PASSAGE TO READ

------------------------------------------------------------

Open magicDGS opened 8 years ago

magicDGS commented 8 years ago

I need to perform an EHH/iHS scan in a dataset with around 30 haplotypes, but where almost every SNP have at least one haplotype with missing data. I know that the rehh R-package handle this removing this haplotypes till a concrete number of them are left. Nevertheless, rehh is quite slow for my dataset (1 million SNPs per chromosome).

Could it be possible to implement this behavior in hapbin? Thank you very much in advance!

camaclean commented 8 years ago

It isn't possible for two reasons: HapBin requires a regular NxM binary grid of data to function. Using binary strings and bitwise operations is how it gets its performance and lower memory footprint. Since there isn't a way to store anything other than 0 or 1 in a single bit, it isn't possible to store any other state like missing data. Secondly, the algorithm operates on bit-vectors of 64 and 256 haplotypes in single operations and doesn't store what the haplotypes actually are, so it's impossible to go back and remove haplotypes. It only knows the locations of haplotypes for the current and previous index.

camaclean commented 8 years ago

Actually, I suppose it would be possible to create a bit-mask to mask off the missing data. However, this would require re-calculating all the EHHs with a new mask each time missing data was encountered, as it wouldn't be known before hand how many loci away to calculate. The performance would depend upon how much data is missing.

magicDGS commented 8 years ago

@camaclean, thank you for your quick response. If it could be implemented with the second approach I will be very grateful, because I'll use it with my dataset.

------------------------------------------------------------

EXERCISE REQUIREMENTS
a: In the hapbin thread, how many SNPs per chromosome does the dataset have?
b: In the hapbin thread, who wrote each comment? List the authors in order, one per comment.
c: Retype the part of the hapbin thread starting with "I need to perform" and going on through "SNPs per chromosome).".
The entries after the hapbin thread are unrelated to it.

Recorded data:
------------------------------------------------------------

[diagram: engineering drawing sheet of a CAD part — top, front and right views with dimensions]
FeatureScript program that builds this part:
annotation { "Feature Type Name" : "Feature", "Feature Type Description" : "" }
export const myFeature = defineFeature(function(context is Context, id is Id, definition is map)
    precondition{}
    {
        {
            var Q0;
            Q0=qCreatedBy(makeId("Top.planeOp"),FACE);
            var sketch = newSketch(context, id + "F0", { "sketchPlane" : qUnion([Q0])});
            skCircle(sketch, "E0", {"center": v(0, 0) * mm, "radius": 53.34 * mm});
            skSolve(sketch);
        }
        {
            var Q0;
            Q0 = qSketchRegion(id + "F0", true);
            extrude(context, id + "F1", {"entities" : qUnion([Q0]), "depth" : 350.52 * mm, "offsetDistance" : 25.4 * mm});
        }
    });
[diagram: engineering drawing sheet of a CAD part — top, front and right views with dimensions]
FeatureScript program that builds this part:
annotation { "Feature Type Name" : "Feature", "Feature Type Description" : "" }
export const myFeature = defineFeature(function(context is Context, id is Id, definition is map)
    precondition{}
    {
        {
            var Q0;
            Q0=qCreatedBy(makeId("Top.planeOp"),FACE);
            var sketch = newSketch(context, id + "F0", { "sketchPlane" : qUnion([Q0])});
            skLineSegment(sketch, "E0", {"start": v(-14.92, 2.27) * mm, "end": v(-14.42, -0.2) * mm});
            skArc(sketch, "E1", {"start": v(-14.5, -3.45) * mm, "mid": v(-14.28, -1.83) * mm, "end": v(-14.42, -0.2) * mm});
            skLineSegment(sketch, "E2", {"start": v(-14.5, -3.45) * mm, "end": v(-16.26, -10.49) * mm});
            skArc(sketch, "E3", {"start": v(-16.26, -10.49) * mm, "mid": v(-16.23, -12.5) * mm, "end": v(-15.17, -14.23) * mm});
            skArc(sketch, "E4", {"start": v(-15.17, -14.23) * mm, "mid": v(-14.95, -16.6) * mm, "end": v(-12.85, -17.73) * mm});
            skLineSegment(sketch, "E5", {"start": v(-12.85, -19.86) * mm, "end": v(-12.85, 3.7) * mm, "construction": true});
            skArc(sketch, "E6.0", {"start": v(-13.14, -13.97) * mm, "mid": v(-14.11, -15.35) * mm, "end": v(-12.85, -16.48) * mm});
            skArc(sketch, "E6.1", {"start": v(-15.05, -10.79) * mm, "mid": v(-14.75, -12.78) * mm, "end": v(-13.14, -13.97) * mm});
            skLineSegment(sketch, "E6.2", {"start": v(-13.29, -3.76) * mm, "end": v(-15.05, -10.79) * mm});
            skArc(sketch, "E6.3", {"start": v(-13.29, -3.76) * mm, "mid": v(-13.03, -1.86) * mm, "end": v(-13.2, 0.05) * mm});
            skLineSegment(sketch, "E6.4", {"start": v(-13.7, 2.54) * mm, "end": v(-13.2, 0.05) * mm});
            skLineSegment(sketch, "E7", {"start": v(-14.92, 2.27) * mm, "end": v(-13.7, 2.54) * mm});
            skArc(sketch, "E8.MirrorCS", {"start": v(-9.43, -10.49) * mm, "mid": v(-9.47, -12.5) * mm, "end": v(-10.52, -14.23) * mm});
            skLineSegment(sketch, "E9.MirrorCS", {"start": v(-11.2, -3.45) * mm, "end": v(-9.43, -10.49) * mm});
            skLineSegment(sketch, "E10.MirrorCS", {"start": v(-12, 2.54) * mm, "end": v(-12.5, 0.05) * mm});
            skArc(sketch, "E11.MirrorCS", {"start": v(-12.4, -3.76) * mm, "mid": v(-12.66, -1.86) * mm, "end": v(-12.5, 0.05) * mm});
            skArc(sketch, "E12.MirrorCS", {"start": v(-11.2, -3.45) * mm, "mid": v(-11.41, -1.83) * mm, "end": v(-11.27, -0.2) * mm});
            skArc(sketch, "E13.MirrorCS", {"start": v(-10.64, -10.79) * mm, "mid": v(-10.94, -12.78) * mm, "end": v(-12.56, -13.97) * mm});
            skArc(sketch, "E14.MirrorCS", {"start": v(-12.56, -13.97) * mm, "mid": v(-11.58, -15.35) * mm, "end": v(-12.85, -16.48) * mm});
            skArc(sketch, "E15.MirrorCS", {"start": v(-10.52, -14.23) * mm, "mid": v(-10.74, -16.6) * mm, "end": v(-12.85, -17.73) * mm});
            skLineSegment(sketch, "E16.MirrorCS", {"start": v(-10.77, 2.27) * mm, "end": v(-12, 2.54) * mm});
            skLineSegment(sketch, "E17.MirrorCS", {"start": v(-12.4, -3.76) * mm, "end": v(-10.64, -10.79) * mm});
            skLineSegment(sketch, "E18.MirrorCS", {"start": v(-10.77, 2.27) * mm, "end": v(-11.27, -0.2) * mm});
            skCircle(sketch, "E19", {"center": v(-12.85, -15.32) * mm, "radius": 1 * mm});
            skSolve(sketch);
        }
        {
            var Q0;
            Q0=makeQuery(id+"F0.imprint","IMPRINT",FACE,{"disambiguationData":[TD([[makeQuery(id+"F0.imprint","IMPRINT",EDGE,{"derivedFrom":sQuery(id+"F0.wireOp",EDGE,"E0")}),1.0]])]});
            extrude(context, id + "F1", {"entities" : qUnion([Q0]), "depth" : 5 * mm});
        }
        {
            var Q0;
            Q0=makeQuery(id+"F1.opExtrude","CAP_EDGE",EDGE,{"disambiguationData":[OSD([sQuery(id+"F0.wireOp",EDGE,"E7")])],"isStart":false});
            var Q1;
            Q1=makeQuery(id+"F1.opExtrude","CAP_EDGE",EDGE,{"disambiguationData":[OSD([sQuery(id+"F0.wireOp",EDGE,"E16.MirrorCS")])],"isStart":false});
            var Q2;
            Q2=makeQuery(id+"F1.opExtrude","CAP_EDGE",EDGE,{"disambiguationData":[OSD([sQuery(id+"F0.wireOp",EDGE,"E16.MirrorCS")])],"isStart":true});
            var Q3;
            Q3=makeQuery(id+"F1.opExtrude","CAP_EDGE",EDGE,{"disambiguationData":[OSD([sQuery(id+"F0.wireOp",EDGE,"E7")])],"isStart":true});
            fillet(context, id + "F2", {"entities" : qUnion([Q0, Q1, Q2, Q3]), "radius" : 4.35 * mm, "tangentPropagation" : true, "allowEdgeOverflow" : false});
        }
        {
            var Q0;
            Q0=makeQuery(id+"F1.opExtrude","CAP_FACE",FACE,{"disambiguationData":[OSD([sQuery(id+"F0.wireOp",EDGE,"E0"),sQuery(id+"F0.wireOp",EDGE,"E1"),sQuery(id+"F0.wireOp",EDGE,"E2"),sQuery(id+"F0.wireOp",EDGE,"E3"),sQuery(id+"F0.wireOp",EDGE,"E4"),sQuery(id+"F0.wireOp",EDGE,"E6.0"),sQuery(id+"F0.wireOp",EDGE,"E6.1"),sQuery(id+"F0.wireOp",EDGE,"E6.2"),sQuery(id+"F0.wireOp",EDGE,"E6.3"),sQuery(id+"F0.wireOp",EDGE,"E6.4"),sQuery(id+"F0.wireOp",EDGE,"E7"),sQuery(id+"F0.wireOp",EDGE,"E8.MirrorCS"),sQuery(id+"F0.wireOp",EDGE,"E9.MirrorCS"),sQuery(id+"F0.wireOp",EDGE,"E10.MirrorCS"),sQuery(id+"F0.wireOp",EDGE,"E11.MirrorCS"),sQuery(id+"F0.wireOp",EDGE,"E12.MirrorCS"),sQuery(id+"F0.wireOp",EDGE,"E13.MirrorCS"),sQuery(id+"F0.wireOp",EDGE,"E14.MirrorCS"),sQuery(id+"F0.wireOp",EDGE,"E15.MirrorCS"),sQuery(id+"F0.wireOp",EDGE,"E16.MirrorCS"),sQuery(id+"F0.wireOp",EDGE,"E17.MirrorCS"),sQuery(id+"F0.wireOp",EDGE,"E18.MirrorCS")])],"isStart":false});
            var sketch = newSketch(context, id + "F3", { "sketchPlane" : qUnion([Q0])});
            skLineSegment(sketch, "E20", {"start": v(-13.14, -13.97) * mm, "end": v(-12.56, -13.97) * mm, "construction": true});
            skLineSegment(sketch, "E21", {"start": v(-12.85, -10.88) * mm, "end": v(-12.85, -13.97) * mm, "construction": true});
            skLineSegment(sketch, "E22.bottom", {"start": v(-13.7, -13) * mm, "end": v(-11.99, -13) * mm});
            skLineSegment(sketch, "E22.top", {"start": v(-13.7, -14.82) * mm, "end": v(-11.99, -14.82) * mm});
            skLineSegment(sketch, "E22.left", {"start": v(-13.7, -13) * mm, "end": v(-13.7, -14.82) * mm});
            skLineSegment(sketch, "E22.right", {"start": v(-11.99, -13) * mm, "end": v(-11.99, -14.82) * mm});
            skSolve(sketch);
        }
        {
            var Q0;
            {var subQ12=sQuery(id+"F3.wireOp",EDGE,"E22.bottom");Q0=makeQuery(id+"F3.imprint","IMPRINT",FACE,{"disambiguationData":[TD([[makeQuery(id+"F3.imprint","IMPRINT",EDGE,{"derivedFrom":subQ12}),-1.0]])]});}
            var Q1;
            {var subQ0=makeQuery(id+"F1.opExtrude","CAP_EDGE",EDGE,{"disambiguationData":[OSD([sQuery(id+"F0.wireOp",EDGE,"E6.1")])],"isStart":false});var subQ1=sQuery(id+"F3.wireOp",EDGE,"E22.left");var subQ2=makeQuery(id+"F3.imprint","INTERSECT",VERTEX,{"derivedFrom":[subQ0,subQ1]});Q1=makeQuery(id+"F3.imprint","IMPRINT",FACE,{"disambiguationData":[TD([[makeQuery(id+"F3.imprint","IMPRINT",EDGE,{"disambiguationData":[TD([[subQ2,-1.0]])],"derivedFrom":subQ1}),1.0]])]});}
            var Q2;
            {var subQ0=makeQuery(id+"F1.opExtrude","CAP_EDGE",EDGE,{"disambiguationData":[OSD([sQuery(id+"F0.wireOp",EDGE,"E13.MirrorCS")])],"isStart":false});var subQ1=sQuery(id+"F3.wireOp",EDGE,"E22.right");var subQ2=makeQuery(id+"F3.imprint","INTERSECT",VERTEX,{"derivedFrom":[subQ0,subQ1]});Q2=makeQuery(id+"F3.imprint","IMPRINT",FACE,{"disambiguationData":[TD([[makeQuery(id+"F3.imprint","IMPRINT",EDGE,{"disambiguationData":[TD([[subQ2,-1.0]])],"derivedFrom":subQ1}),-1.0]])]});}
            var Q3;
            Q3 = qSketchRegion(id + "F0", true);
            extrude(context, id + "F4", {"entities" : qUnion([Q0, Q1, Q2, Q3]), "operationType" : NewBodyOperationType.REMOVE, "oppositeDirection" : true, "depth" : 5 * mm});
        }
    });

------------------------------------------------------------

RESPONSES PER TASK
a: 1 million SNPs per chromosome.

b:
1. magicDGS
2. camaclean
3. camaclean
4. magicDGS

c:
I need to perform an EHH/iHS scan in a dataset with around 30 haplotypes, but where almost every SNP have at least one haplotype with missing data. I know that the rehh R-package handle this removing this haplotypes till a concrete number of them are left. Nevertheless, rehh is quite slow for my dataset (1 million SNPs per chromosome).